(Camera-frame cuboid estimates)
^^^^^^^^^^^^^^^^

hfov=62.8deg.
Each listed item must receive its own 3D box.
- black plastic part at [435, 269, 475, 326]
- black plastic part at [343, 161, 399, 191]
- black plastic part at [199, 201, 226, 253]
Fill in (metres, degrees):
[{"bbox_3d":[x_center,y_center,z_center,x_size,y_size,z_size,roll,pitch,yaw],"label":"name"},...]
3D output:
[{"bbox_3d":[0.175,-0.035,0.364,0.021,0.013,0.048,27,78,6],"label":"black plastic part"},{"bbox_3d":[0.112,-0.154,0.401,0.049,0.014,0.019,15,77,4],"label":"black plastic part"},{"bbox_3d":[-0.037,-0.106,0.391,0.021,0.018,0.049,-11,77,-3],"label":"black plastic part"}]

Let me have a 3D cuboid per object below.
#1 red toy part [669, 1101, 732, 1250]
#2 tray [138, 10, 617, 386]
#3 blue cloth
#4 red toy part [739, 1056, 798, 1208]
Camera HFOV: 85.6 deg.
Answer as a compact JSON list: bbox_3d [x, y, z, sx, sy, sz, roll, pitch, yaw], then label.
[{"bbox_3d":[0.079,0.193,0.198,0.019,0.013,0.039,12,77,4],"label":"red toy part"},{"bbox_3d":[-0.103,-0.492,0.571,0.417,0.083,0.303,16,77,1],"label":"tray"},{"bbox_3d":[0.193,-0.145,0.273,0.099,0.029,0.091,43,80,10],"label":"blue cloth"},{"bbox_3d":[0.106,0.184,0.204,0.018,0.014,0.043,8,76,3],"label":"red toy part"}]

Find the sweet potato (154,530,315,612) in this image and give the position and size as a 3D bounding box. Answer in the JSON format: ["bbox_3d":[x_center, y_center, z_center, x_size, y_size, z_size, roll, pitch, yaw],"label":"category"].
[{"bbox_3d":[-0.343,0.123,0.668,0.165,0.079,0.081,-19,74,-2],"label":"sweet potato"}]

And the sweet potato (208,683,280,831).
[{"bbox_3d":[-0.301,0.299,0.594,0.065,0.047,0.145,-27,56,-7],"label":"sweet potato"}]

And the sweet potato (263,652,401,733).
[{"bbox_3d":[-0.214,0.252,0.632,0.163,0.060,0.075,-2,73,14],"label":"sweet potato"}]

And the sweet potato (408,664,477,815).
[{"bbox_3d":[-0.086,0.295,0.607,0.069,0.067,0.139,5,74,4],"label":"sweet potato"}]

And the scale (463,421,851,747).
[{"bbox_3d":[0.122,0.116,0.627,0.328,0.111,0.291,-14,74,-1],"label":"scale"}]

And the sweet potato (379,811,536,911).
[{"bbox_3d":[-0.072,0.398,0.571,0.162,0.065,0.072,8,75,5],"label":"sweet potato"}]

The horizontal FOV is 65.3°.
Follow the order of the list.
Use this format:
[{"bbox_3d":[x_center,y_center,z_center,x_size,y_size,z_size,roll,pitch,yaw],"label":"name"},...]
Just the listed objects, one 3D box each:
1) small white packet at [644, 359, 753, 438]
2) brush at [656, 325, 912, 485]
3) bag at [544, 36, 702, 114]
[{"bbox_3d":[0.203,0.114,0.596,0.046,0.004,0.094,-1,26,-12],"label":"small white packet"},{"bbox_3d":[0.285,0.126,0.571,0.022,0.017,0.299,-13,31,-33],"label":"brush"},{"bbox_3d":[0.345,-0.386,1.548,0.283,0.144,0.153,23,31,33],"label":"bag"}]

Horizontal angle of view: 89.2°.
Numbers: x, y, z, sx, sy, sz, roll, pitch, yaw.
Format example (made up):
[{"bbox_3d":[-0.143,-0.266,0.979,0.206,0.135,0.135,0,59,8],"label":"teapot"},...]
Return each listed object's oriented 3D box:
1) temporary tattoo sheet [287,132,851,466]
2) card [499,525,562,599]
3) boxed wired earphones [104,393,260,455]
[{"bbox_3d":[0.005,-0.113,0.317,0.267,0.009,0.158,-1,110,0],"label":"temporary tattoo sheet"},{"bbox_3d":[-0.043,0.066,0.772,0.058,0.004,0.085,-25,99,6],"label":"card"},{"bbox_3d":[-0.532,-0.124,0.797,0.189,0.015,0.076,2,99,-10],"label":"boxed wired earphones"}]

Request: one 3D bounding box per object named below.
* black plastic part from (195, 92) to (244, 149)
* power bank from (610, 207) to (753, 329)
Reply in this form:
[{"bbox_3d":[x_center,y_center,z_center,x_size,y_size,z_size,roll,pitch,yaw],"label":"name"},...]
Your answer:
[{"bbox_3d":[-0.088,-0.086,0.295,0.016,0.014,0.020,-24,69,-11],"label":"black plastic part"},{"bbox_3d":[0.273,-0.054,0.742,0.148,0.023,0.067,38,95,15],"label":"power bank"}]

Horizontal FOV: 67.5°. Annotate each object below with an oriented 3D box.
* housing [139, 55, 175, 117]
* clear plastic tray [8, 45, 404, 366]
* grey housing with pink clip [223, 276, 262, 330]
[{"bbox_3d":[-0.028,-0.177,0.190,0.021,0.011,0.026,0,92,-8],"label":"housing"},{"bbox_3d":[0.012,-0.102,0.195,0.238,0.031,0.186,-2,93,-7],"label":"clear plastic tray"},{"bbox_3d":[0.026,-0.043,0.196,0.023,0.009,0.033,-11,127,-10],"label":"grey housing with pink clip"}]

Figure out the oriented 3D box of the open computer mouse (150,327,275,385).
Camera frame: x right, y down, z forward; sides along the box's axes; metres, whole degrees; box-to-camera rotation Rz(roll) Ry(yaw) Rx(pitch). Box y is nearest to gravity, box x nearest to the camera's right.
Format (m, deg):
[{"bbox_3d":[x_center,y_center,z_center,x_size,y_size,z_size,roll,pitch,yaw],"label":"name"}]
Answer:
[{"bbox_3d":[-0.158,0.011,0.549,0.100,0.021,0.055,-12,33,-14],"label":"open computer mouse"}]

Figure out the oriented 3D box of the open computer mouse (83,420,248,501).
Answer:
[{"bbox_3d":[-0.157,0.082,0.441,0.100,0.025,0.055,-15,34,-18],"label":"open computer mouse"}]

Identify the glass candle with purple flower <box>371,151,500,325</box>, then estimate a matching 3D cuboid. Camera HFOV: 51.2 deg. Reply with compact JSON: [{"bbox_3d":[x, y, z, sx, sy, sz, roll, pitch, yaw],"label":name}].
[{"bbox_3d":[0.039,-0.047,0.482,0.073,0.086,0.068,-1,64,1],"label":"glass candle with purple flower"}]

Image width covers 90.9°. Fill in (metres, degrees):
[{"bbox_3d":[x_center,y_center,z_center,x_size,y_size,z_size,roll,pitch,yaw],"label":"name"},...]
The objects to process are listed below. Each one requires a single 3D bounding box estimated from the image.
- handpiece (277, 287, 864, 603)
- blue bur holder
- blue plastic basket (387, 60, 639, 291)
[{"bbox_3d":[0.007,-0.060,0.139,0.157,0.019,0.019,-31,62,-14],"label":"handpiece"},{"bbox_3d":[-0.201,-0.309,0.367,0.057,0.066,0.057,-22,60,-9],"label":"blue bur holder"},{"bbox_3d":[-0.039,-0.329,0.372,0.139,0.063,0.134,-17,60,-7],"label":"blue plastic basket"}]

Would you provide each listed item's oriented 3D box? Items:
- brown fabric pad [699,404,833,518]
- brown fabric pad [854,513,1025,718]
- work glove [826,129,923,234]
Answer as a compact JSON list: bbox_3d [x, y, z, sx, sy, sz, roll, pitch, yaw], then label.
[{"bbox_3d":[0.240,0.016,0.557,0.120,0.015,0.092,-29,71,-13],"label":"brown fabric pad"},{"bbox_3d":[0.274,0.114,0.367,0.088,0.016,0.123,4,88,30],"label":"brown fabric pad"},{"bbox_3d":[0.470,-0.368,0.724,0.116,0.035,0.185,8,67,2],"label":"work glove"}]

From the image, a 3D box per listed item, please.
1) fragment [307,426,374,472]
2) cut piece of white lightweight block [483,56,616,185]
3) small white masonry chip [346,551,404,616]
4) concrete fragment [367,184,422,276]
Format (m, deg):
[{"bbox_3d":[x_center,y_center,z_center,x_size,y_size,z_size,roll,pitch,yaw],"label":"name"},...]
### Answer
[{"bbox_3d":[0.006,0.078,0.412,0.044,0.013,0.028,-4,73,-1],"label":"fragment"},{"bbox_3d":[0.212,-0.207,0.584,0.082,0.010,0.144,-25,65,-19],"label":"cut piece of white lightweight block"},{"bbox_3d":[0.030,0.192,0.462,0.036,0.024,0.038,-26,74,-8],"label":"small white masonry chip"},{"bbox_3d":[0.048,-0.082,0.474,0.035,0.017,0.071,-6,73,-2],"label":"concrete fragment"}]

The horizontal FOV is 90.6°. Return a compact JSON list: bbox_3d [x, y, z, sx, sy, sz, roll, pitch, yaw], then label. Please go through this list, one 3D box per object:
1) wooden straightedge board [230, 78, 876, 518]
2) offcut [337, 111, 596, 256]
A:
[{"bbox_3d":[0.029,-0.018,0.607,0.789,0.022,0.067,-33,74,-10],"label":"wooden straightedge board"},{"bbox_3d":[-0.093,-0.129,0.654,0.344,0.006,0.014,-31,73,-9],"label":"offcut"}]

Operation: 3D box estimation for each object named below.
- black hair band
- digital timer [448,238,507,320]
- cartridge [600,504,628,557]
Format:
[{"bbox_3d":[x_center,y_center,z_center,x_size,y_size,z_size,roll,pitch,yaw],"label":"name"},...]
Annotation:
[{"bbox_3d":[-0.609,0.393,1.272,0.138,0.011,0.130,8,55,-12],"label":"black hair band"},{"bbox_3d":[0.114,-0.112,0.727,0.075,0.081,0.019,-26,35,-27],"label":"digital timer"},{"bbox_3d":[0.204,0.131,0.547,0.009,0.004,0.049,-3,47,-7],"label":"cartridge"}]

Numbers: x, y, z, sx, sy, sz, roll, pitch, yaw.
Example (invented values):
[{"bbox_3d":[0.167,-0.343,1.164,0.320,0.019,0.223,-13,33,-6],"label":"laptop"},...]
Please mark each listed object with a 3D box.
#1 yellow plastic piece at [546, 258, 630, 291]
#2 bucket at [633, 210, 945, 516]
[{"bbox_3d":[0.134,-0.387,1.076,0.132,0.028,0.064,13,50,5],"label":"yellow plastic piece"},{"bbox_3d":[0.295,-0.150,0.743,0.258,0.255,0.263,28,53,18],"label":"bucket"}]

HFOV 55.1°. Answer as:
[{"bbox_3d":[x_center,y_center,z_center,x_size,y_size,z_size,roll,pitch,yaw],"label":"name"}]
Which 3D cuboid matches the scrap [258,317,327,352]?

^^^^^^^^^^^^^^^^

#### About this task:
Write out, from the lines above, only those from the line with "And the sweet potato (379,811,536,911)." to the line with "2) brush at [656, 325, 912, 485]", exactly as given, including the first and the last.

#### Answer for the task:
And the sweet potato (379,811,536,911).
[{"bbox_3d":[-0.072,0.398,0.571,0.162,0.065,0.072,8,75,5],"label":"sweet potato"}]

The horizontal FOV is 65.3°.
Follow the order of the list.
Use this format:
[{"bbox_3d":[x_center,y_center,z_center,x_size,y_size,z_size,roll,pitch,yaw],"label":"name"},...]
Just the listed objects, one 3D box each:
1) small white packet at [644, 359, 753, 438]
2) brush at [656, 325, 912, 485]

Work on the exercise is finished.